People conduct a lot of research and ask dozens questions before they’re ready to talk to real estate agents and buy a home. They scroll though thousands of photos, crunch numbers on hypothetical mortgages and browse dozens of sites for advice and insights.
Perhaps a personal assistant that uses artificial intelligence and knows how to have natural-sounding conversations could help both homebuyers and the real estate industry cruise through the process a little easier.
That’s the idea behind OJO Labs. The Austin startup, led by a Yodle co-founder, has assembled an experienced team of data scientists and engineers to build AI technology that is continually learning about real estate, homebuyers and more in real-time. It answers consumers questions while letting them remain anonymous, and it provides insights to agents, brokers and others in the real estate industry.
The startup announced on Friday that it has raised a $20.5 million Series B funding round to hire high-level engineers to advance its patent-pending AI-powered assistants. The round was led by strategic investors, including Realogy Holdings Corp., Royal Bank of Canada, Northwestern Mutual Future Ventures and ServiceMaster. Austin’s LiveOak Venture Partners and Silverton Partners also helped fuel the funding.
OJO Labs co-founder John Berkowitz, who previously co-founded Yodle, said his company could have taken on an even larger Series B but that $20 million is the right number to ensure the company has plenty of runway and doesn’t get too diluted.
“There’s no perfect formula, but I think we’re right in the sweet spot,” he told me.
Since launching in 2015, OJO has inked several deals, including client agreements with loanDepot and Realogy. In 2016, it raised a $5.8 million Series A led by LiveOak Venture Partners and Silverton Partners.
At the time, OJO employed 11 people, including co-founder David Rubin who previously led Austin-based ProfitFuel, which was acquired by Yodle. OJO currently has 35 employees with plans to hire about 25 more. But, it’s not easy for OJO, which requires high-level engineers. Berkowitz told me that his company has to interview hundreds of candidates to find the right skill set and vision for many of its senior positions.
“I’ll hire as many of the best engineers we can get,” he said. “The reality is that’s probably 12 to 15 senior engineers by the end of the year and 5 to 6 product people.”
OJO scored one of its biggest hires in February when Peter Kappler joined the company. Kappler was one of the lead developers of Google’s wildly successful AdWords platform, and he was part of the team that helped open Google’s office in Austin in 2007.
“This is complex technology that we’ve built, and his job is to make sure we’re on the cusp of innovation and that we are built to scale,” Berkowitz said.
There are countless AI platforms, as well as AI-powered assistants, including consumer applications like Amazon Alexa and Google Duplex, as well as B2B applications such as those built by Austin’s CognitiveScale and SparkCognition.

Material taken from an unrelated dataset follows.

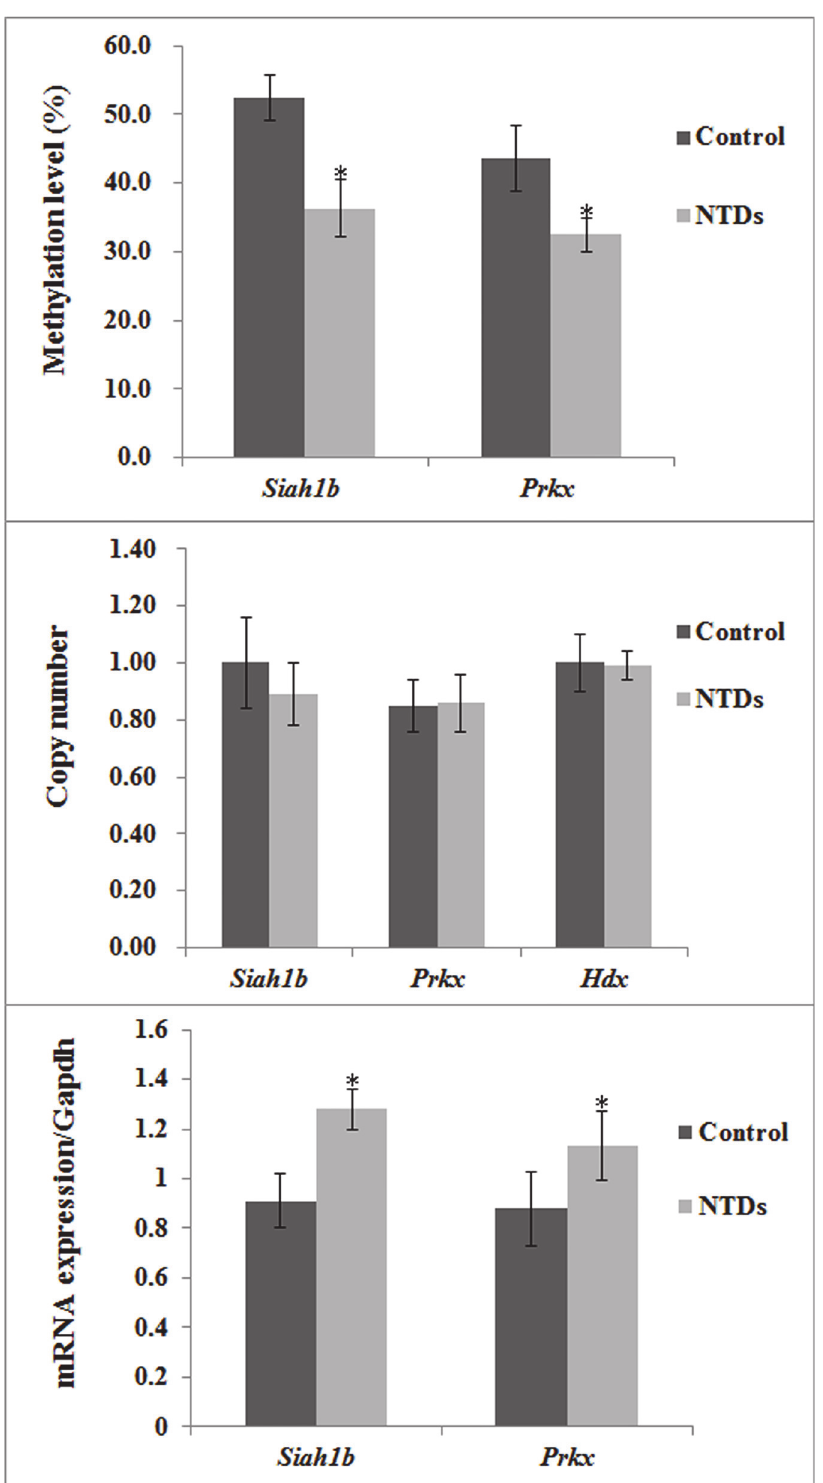
Fig 5. Confirmation of the differential methylation genes. A:Changes in DNA methylation levels in Siah1b (ChrX:160513241 – 160516941), Prkx (ChrX:75040559 – 75044259); B: Comparisons of the two genes expressions between NTDs and control samples; C: Comparisons of copy number varitions of the two genes between NTDs and control samples, * P < 0.05 NTDs versus control.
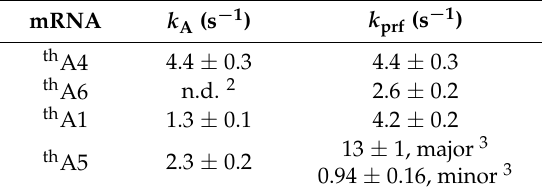
Table 3. Apparent rate constants for POST complex formation from PRE complexes 1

OJO Labs differentiates by having an AI platform that is doing deep learning in one specific vertical — real estate. And it does so by learning about images, which are heavily used in real estate research, and text.
The company is focused exclusively on real estate, but, one day, it could branch out into other verticals such as financial planning, healthcare and automotive that require a lot of consumer research.
“The technology, the patents and the processes all apply to the places where consumers spend a lot of time doing research but aren’t ready to be deeply engaged with salespeople,” Berkowitz said.
OJO Labs could also add a voice assistant relatively easily, but it’s focused on images, text and links because that’s where they see the most demand.
Berkowitz said that OJO Labs has already turned down a few “pretty reasonable” acquisition offers. But he wants to grow this company into something even bigger than his prior venture, Yodle, which sold for around $342 million.
“We want to build a really big company,” he said. “Dave and I have built some pretty big companies before. We think this one is on an entirely different scale. I’m planning on a very large organization and don’t see an end in sight. I see this as a marathon, not a sprint.”